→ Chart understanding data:
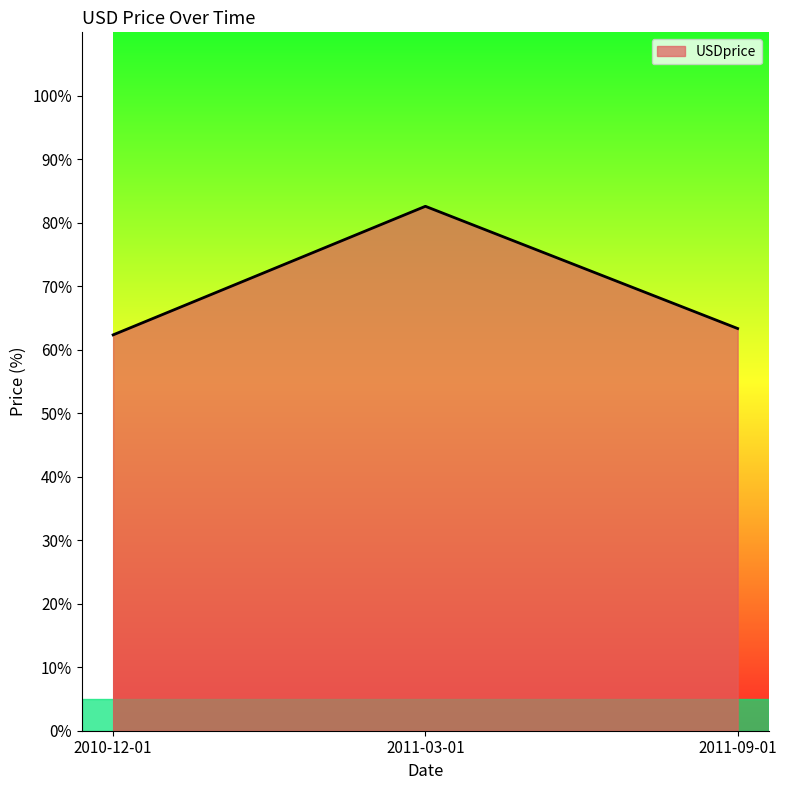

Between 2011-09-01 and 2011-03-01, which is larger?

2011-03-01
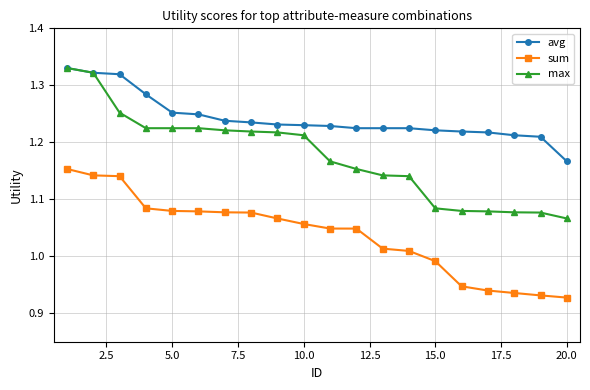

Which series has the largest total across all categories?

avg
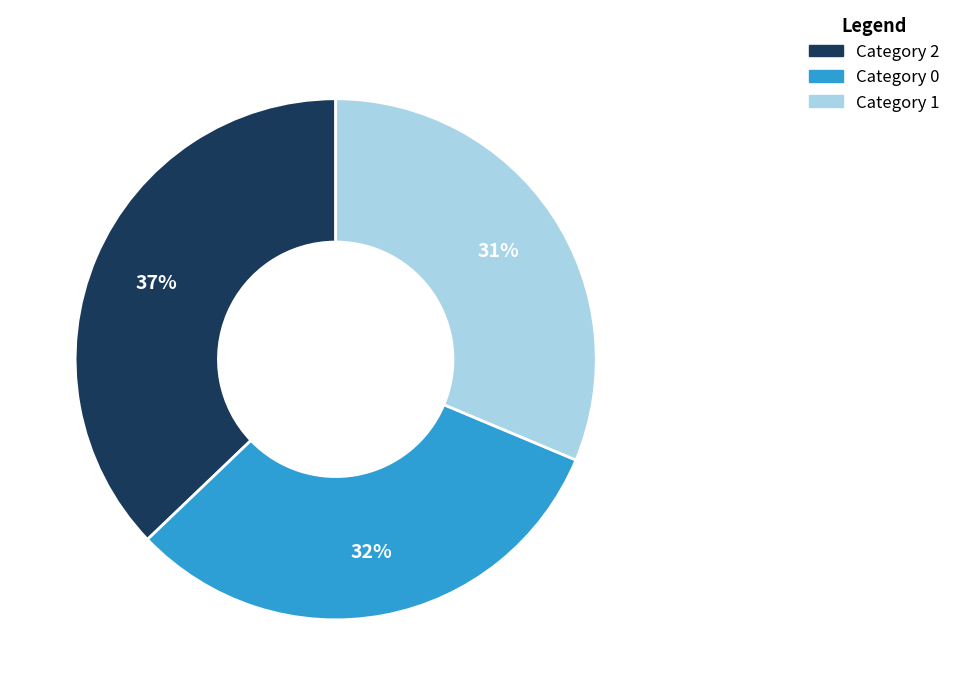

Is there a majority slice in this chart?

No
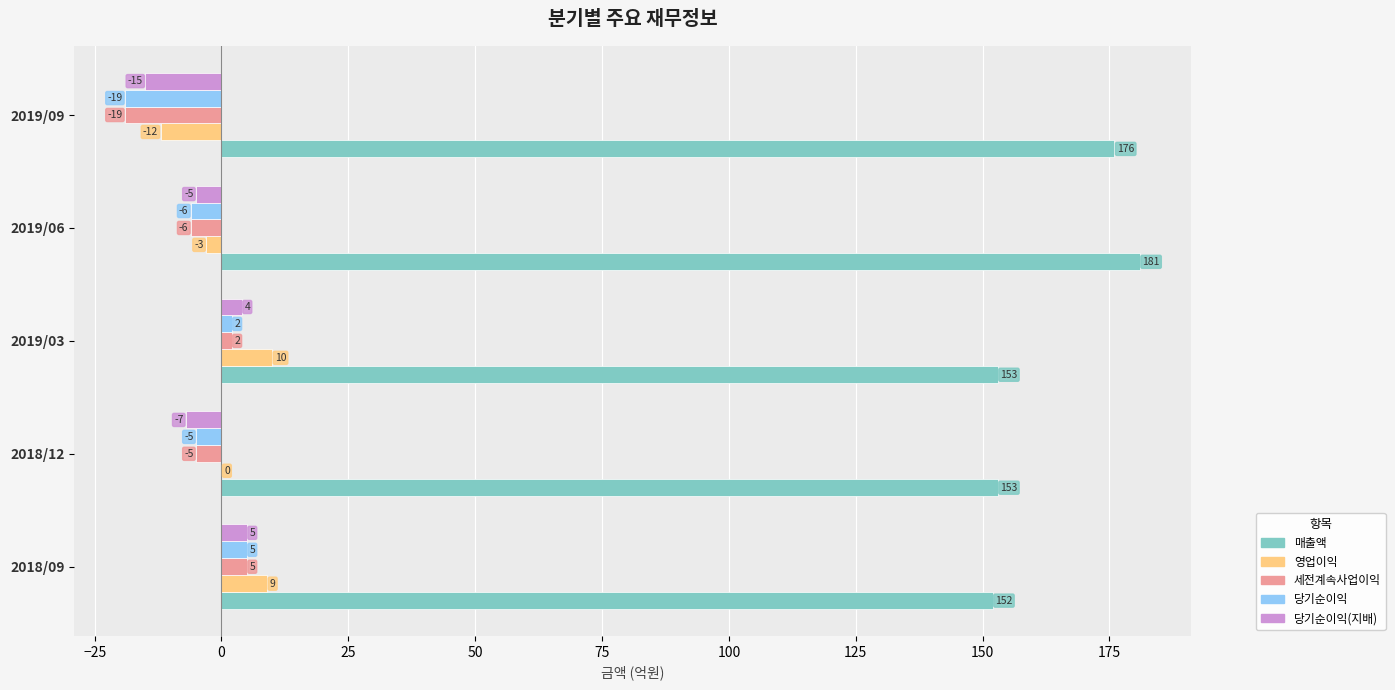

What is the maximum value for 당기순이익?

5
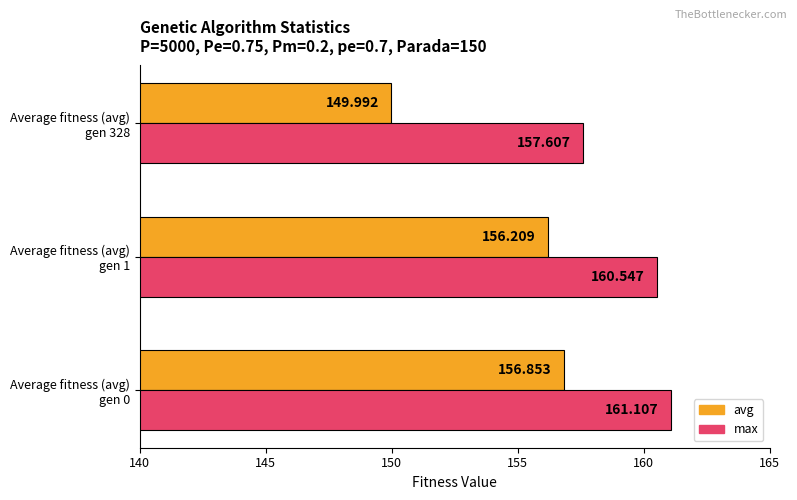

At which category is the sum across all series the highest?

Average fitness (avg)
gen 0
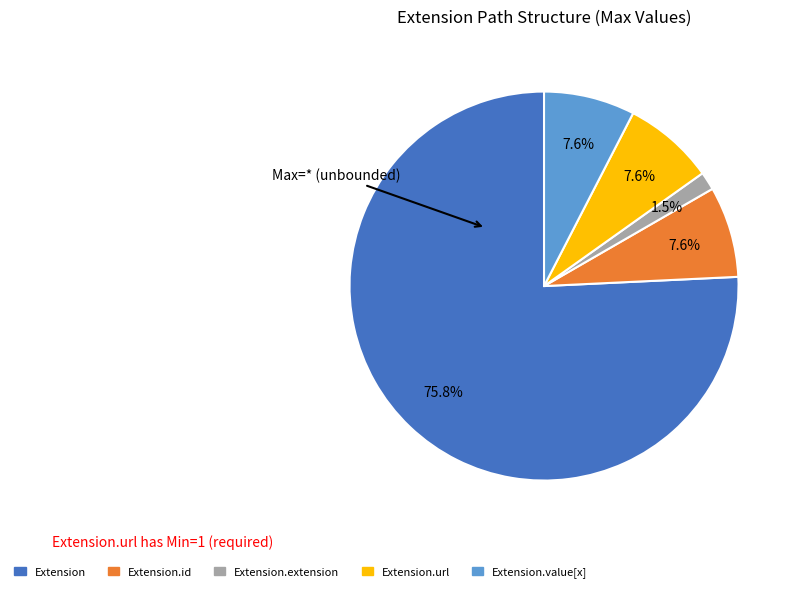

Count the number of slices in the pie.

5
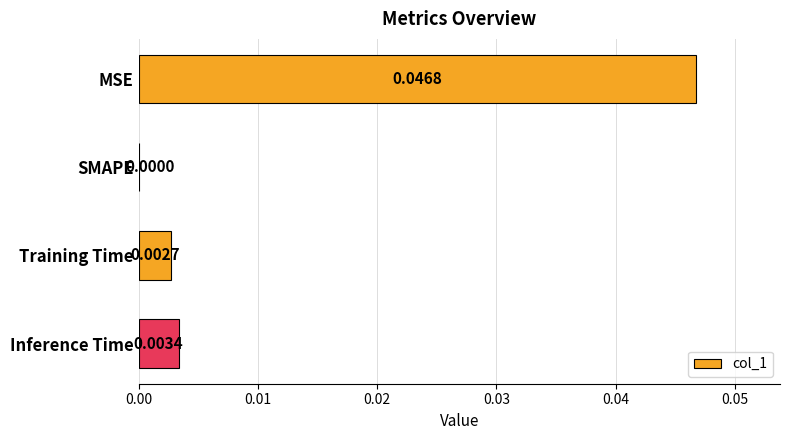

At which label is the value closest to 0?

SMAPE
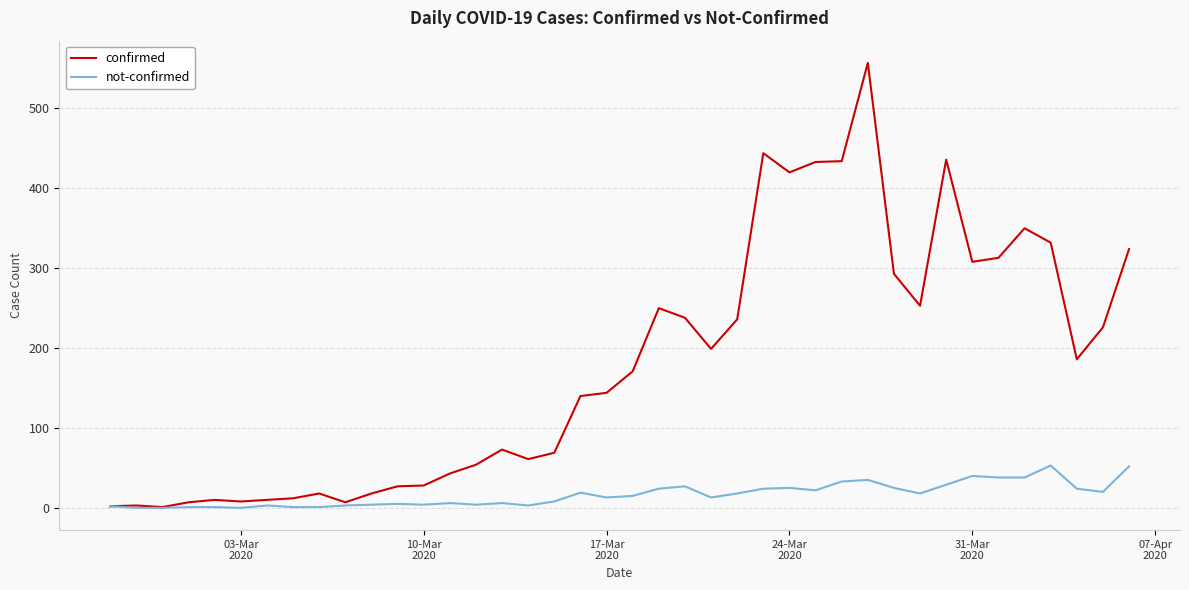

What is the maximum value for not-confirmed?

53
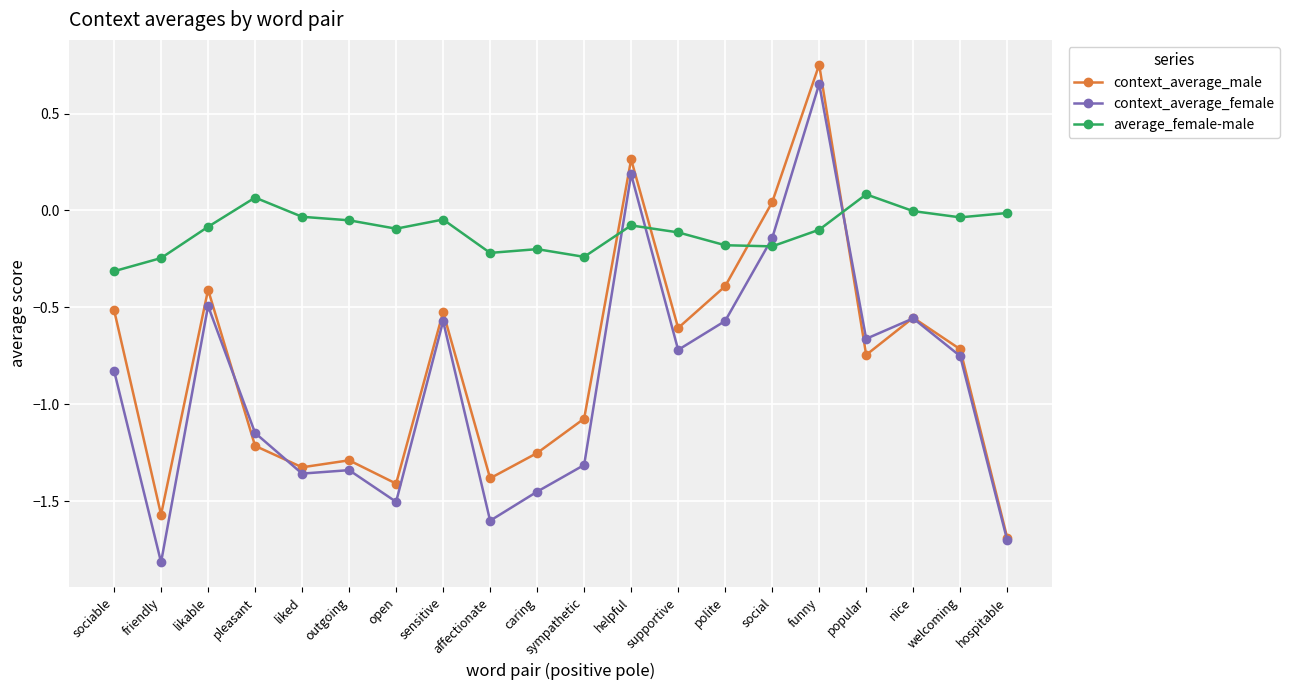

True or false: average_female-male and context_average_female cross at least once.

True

→ What is needed: Write out every entry above word for word, but leave the pictures out.

→ Response to the task:
Between 2011-09-01 and 2011-03-01, which is larger?

2011-03-01

Which series has the largest total across all categories?

avg

Is there a majority slice in this chart?

No

What is the maximum value for 당기순이익?

5

At which category is the sum across all series the highest?

Average fitness (avg)
gen 0

Count the number of slices in the pie.

5

At which label is the value closest to 0?

SMAPE

What is the maximum value for not-confirmed?

53

True or false: average_female-male and context_average_female cross at least once.

True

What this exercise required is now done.